SUPPLIED ENTRIES:
◇ ◇ ◇ ◇

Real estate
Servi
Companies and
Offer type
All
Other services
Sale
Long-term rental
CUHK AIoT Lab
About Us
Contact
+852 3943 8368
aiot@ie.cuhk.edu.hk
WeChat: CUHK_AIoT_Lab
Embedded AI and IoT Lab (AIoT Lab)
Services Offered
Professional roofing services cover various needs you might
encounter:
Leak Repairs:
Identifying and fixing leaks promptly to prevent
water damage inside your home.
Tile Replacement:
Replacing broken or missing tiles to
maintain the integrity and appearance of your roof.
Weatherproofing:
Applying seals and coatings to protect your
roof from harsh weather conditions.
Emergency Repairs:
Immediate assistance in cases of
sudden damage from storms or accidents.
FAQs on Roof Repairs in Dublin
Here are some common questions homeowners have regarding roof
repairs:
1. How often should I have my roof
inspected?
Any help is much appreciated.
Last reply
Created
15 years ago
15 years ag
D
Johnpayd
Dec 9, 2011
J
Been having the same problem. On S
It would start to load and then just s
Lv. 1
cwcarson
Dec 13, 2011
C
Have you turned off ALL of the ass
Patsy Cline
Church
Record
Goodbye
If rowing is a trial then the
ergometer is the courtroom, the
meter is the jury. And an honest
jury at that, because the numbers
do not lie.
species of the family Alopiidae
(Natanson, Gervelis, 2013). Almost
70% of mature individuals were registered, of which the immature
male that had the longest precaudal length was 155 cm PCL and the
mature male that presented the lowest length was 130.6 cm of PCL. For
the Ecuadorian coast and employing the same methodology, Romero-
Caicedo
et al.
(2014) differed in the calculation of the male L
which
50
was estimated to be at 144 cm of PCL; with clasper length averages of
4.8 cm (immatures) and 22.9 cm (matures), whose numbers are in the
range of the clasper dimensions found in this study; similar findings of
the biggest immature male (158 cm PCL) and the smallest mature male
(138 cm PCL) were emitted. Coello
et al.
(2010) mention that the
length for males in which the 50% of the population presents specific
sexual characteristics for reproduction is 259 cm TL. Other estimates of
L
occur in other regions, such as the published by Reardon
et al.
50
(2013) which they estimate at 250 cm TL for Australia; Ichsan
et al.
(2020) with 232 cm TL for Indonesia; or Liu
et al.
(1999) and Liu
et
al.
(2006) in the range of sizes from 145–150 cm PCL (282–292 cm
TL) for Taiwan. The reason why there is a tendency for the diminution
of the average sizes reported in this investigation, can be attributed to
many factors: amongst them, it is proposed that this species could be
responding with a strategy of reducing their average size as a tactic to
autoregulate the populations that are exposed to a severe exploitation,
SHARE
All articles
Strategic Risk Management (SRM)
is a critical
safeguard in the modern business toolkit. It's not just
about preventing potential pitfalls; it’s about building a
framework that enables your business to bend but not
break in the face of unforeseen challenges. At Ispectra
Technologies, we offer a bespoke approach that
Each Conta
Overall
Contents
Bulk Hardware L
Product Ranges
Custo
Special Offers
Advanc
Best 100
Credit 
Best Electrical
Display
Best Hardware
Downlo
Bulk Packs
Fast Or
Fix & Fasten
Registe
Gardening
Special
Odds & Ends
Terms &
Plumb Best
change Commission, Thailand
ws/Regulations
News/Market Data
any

◇ ◇ ◇ ◇

HOW TO COMPLETE THIS TASK:
Return, word for word, the lines of the data above from the line with "Been having the same problem. On S" through the line with "was estimated to", inclusive.

ANSWER TO THIS EXERCISE:
Been having the same problem. On S
It would start to load and then just s
Lv. 1
cwcarson
Dec 13, 2011
C
Have you turned off ALL of the ass
Patsy Cline
Church
Record
Goodbye
If rowing is a trial then the
ergometer is the courtroom, the
meter is the jury. And an honest
jury at that, because the numbers
do not lie.
species of the family Alopiidae
(Natanson, Gervelis, 2013). Almost
70% of mature individuals were registered, of which the immature
male that had the longest precaudal length was 155 cm PCL and the
mature male that presented the lowest length was 130.6 cm of PCL. For
the Ecuadorian coast and employing the same methodology, Romero-
Caicedo
et al.
(2014) differed in the calculation of the male L
which
50
was estimated to be at 144 cm of PCL; with clasper length averages of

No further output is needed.